As part of the interviewing process, Faour did a demo lesson on Zoom last year for freshman physics.
Sophomore Kasmer Conner, a student in her demo lesson, said Faour answered all his questions easily and explained all the answers as easily.
Faour stood out as a candidate because of the way she brought students into the conversation on Zoom, Whited said.
“She was really good at complimenting students, even if they got the question wrong,” Whited said. “I felt like she’s the right person for the job. We felt as though she’d be the person who’d stay here for many years.”
When Faour heard she got the job, she immediately started looking for an affordable apartment, as she had been staying in a hotel with her family.
Unfortunately, she and her family found few options. The first apartment they toured left them with a horrible feeling.
“We were frustrated and disappointed,” she said. “We stayed in the hotel for six days. We found a very tiny apartment.”
Faour is starting her freshman physics class with electrical circuits because she believes labs and hands-on experiments are the best ways to learn physics and studying circuits involves a lot of hands-on work.
Wyatt Hall, a freshman in Faour’s physics class, said it was fun to see what he was learning about right in front of him.
“In my class, we will go for concepts, not algebra,” Faour said.
Senior Jesus Aispuro, who takes Advanced Placement Physics C, said Faour is very energetic and loud, making the class really exciting despite having lots of material to cover.
In her childhood, Malak Faour spent more time playing with her friends in the woods and on the streets than in her home. She only ever came home to sleep.
“I spent most of my childhood in the street,” Faour said. She made houses out of mud and wandered the forest with her friends at age six.

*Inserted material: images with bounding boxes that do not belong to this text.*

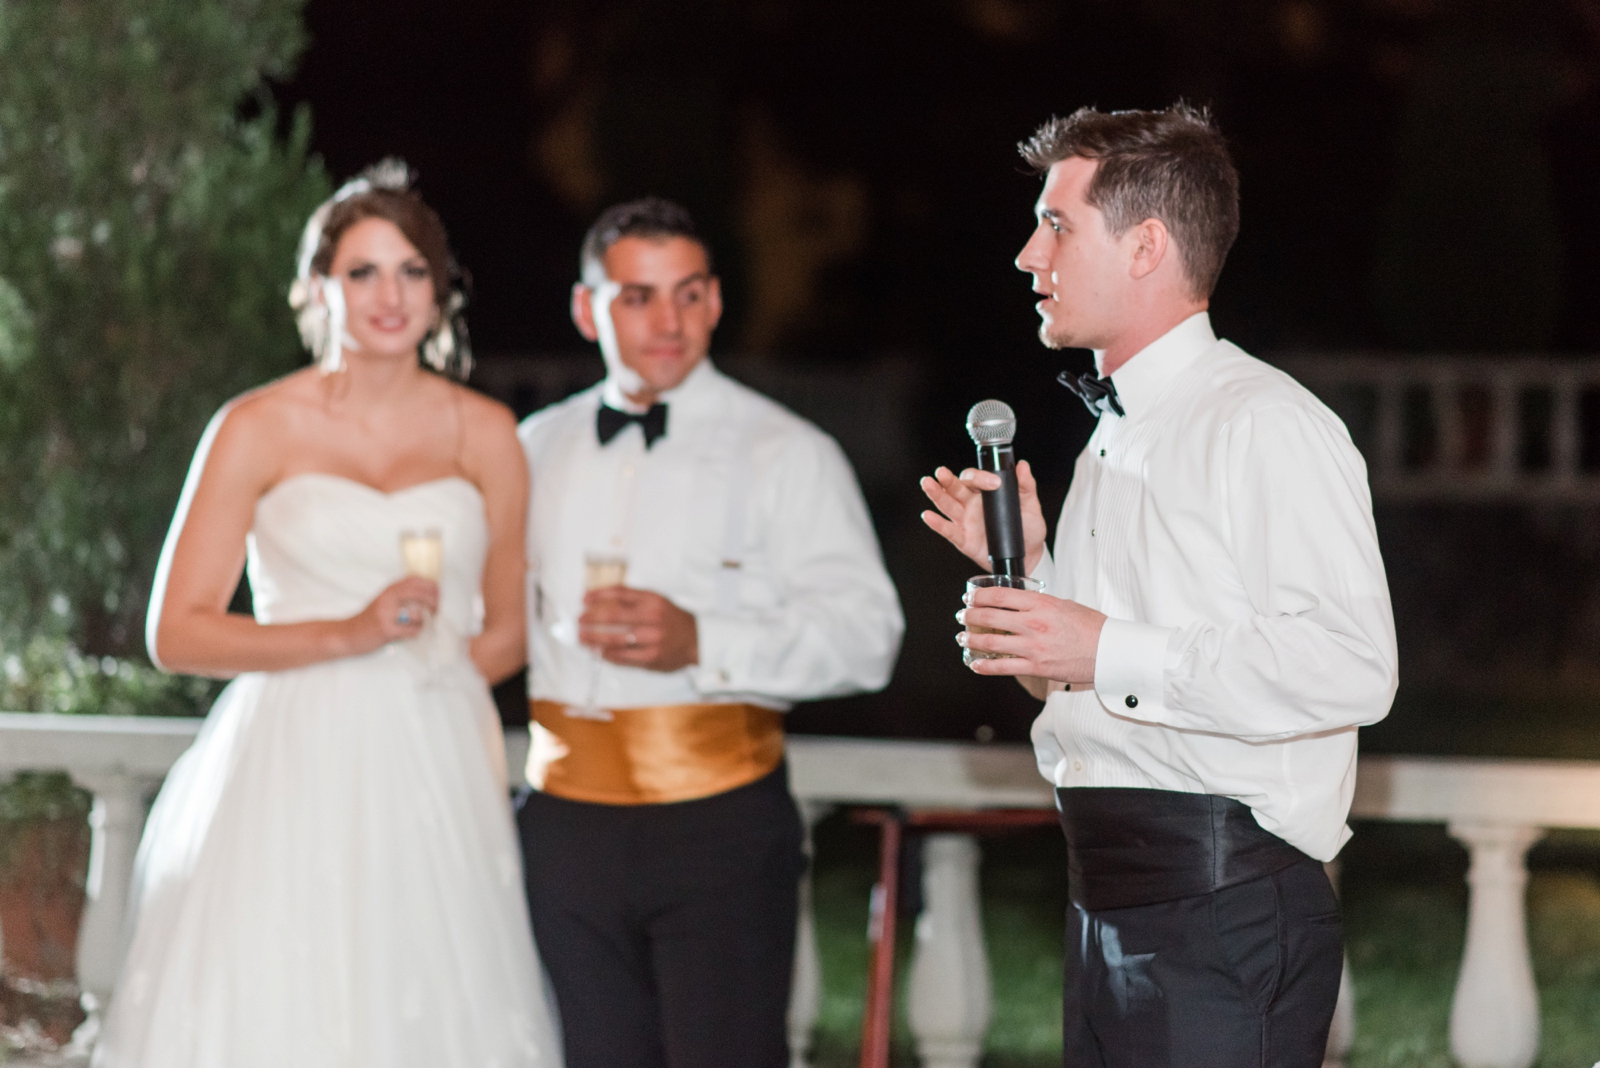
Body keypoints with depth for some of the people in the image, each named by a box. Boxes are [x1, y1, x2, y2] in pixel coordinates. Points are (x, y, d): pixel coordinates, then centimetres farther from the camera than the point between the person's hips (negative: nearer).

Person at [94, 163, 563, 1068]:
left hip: (434, 783, 2)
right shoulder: (258, 430, 2)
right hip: (291, 780, -2)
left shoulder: (485, 436, 9)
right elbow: (177, 632, -3)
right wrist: (349, 635, -12)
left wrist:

Faour and her friends would go from house to house to gather more kids to play with, some of which she didn’t know. They visited each other in the morning every day.

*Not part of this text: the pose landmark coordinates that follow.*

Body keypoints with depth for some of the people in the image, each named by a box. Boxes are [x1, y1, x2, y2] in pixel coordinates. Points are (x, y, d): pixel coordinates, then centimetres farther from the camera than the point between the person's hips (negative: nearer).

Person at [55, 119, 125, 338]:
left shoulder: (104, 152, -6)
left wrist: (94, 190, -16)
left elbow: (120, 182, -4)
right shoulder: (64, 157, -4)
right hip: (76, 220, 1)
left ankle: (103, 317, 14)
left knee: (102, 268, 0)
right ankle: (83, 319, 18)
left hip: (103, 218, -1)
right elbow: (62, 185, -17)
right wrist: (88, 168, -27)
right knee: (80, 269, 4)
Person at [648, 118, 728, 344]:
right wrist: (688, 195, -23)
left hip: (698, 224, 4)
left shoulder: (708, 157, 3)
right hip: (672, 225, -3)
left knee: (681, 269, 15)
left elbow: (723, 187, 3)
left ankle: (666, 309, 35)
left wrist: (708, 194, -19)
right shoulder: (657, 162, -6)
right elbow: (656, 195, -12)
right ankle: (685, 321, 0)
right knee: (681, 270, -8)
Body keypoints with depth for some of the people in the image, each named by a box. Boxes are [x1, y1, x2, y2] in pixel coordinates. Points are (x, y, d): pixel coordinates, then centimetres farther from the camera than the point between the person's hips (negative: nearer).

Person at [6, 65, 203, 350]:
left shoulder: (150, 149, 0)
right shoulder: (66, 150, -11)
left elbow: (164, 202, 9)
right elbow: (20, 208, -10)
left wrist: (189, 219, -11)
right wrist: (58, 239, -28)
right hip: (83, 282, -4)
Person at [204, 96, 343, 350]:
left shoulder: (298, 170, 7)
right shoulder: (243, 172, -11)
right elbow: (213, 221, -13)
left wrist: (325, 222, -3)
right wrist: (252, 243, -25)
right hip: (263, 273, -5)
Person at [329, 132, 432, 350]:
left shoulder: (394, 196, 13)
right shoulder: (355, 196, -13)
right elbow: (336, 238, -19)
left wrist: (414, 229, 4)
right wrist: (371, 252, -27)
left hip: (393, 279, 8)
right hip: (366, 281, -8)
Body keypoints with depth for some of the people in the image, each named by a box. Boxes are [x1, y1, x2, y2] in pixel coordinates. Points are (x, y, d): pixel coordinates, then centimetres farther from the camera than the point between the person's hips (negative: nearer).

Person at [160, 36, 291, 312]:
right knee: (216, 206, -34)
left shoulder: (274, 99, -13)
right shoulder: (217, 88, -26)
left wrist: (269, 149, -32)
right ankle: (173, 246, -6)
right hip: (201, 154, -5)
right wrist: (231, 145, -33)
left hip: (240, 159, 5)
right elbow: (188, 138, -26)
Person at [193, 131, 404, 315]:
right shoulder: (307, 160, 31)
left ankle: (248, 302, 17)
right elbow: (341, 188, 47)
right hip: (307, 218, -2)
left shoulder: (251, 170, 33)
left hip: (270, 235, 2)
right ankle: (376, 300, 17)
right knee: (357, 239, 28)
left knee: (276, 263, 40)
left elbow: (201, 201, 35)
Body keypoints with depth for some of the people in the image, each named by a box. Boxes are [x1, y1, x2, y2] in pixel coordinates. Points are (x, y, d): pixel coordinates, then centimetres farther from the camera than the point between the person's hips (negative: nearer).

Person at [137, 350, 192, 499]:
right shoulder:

She was the eldest of three sisters and a brother. She was responsible for taking care of her siblings and helping them.
“I was very spoiled since I was the eldest child,” Faour said. Her family threw big celebrations for her birthdays.
“Because you are the eldest, it’s like your family sees you and only you,” Faour said.
“They bought me lots of books and movies when I was a kid. Every two weeks I’d get a new movie, I’d invite all the kids in my neighborhood to watch the movie with me.”
Despite playing outdoors with friends in Lebanon, she didn’t play any sports, choosing to focus on her education.